I’d like to give you a sense of some our new ideas. This year we are privileged to have Dr. Esty Rolhaus and Jonathan Schwab (Associate Director of University Housing and Residence Life, Wilf Campus) living on the YU side of the Heights. They were previously the Campus Couple on the Beren Campus and did a tremendous job of enhancing Shabbat programming there. In addition to their day jobs, they have both been heavily involved with the planning and implementation of some of our new programs. They are working together with Ephi Strazynski, Assistant Registrar, who is doing his Wurzweiler field work to help enhance our Shabbat community. One such program that’s already been implemented has been the Schweopardy game that they’ve run several times this semester.
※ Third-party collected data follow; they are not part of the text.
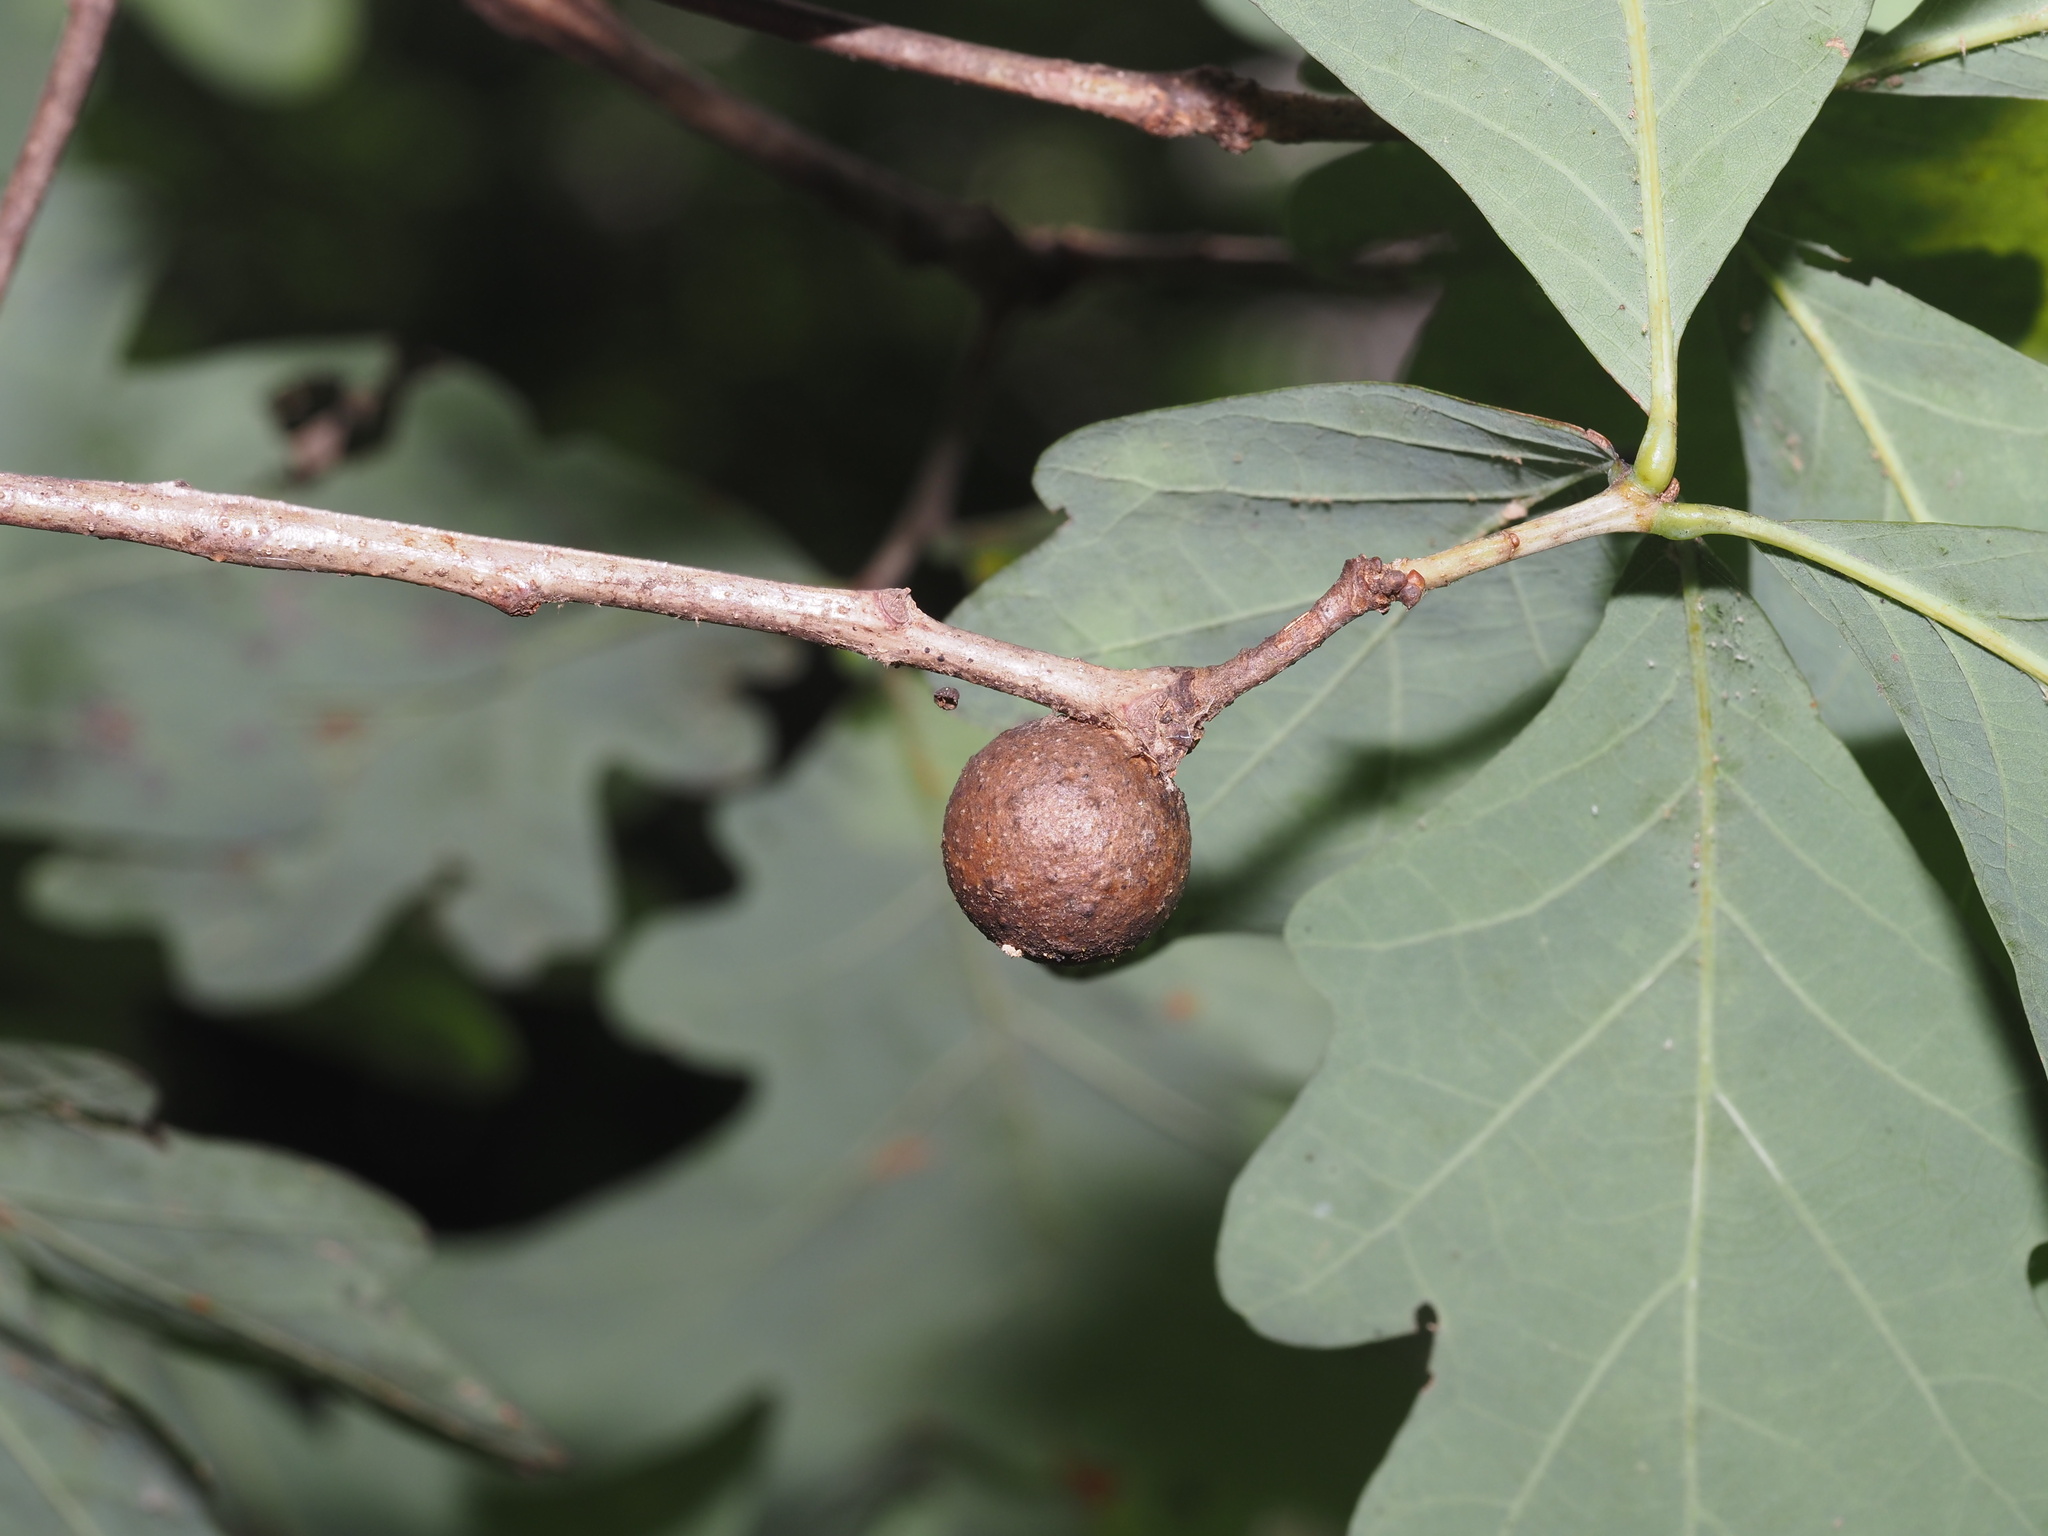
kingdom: Plantae
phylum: Tracheophyta
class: Magnoliopsida
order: Fagales
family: Fagaceae
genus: Quercus
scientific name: Quercus alba
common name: White oak
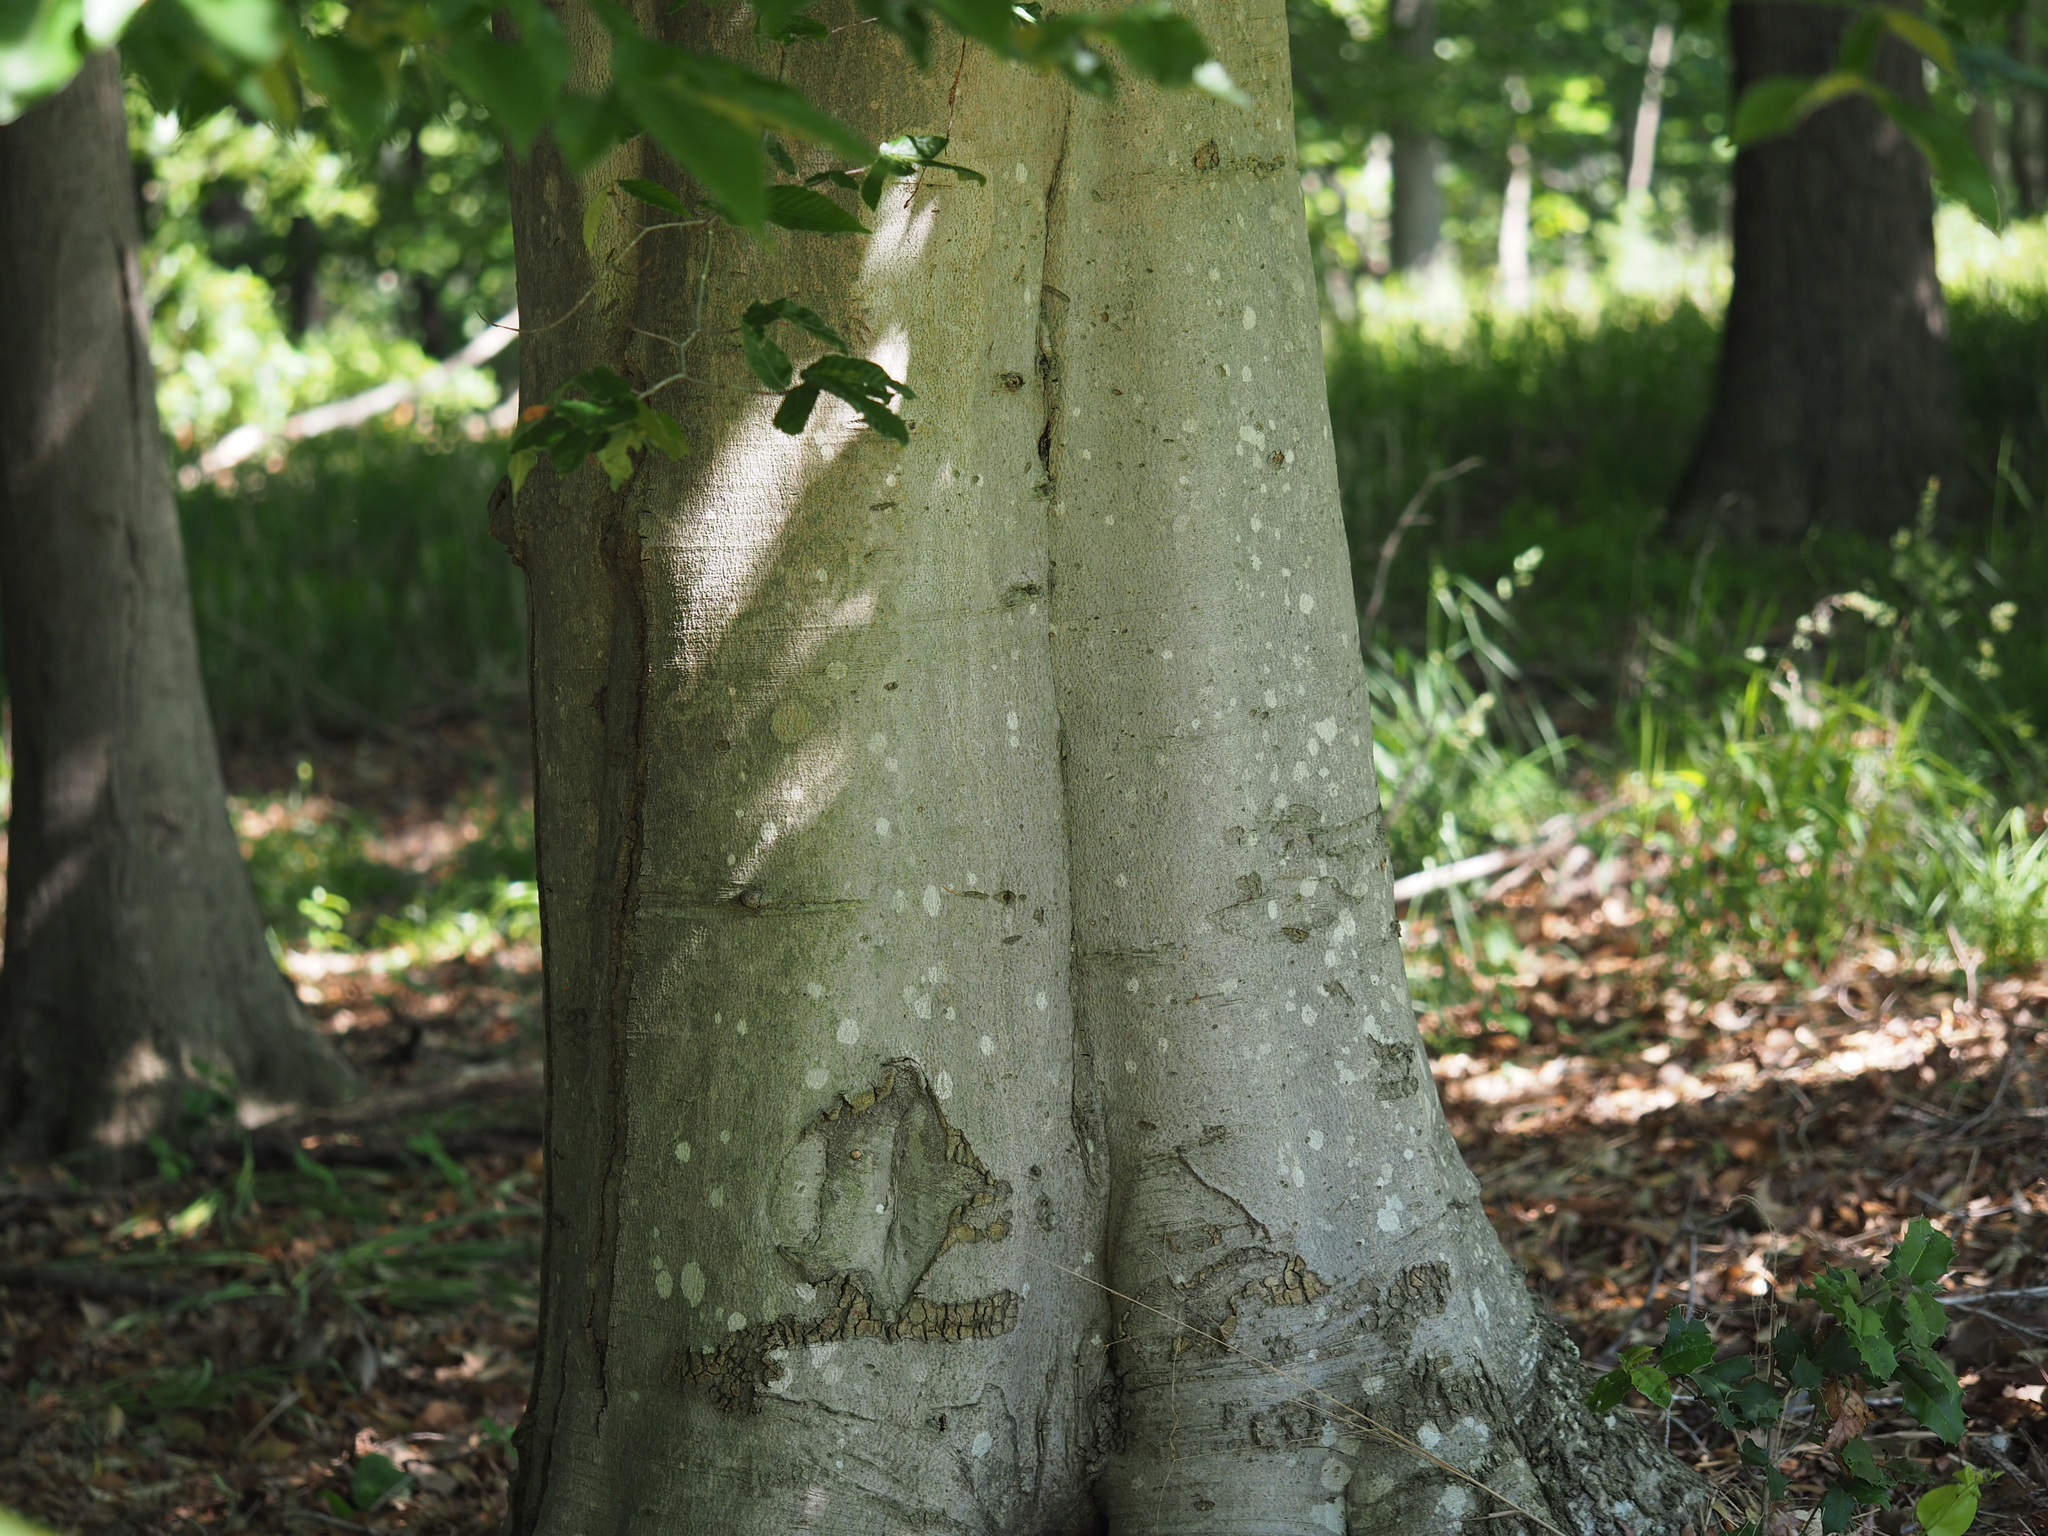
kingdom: Plantae
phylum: Tracheophyta
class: Magnoliopsida
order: Fagales
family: Fagaceae
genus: Fagus
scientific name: Fagus grandifolia
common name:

A variation of Jeopardy, this exciting trivia game, often held parallel to the weekly Parsha shiur, has attracted significant crowds and has been a great way for guys to have fun together over Shabbat. This kind of parallel programming is exactly the model that we’re beginning to implement.
There is also an effort in motion to expand the range of speakers who we invite to campus for Shabbat. The Roshei Yeshiva who’ve been coming for years will continue to be warmly received here and the programming that revolves around them still remains in full force. The Shabbat Committee has been putting together a list of speakers, from within YU and beyond, who will be able to provide a range of Torah perspectives, as well as perspectives on politics, Israel and contemporary medicine. This will be complemented by efforts to allow students to share their own thoughts on the Parasha and contemporary issues. This past Community Shabbat, Rabbi Yaakov Glasser, Dean of the CJF, held an informal discussion at Esty and Jonathan’s apartment that was well attended and the hope is that this will morph into a student-led discussion going forward.
All in all, the Shabbat programming that many have come to love is here to stay. This new Community Shabbat effort will hopefully make YU a place where more guys feel at home and can find meaningful religious experience in an organic and authentic way.